Nothing but the lines from the one containing "Franziska gritted her teeth.<br/>" through the last line of the records below should be written out, each exactly as it stands.

____ SUPPLIED DATA

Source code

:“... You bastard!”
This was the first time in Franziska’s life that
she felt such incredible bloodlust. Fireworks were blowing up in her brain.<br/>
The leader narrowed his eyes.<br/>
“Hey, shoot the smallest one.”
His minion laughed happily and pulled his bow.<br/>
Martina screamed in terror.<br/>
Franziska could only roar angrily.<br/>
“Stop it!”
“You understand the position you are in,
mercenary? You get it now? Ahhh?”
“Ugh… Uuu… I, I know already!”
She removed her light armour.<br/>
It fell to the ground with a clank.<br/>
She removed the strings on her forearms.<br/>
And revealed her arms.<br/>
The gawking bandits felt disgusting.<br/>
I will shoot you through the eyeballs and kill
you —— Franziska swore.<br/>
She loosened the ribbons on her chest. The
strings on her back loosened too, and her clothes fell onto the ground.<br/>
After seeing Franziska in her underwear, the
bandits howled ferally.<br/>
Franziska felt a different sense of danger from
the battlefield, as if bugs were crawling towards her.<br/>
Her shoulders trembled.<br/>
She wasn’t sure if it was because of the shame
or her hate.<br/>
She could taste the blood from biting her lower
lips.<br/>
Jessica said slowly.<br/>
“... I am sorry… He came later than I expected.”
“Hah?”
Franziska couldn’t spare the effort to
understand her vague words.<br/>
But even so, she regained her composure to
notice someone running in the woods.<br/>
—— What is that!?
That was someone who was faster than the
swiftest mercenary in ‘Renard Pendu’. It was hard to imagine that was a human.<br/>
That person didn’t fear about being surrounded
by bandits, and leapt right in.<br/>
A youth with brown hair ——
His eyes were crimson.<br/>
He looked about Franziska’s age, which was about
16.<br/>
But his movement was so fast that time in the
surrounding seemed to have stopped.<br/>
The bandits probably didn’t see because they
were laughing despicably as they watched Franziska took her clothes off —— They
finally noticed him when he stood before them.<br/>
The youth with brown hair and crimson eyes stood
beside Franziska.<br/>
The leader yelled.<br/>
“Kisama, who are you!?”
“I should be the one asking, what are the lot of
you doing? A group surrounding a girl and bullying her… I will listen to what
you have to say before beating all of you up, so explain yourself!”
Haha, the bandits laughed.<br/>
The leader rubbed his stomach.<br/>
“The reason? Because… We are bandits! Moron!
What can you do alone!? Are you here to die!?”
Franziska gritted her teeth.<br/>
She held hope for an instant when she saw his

________

= SOLUTION TO THIS EXERCISE =
Franziska gritted her teeth.<br/>
She held hope for an instant when she saw his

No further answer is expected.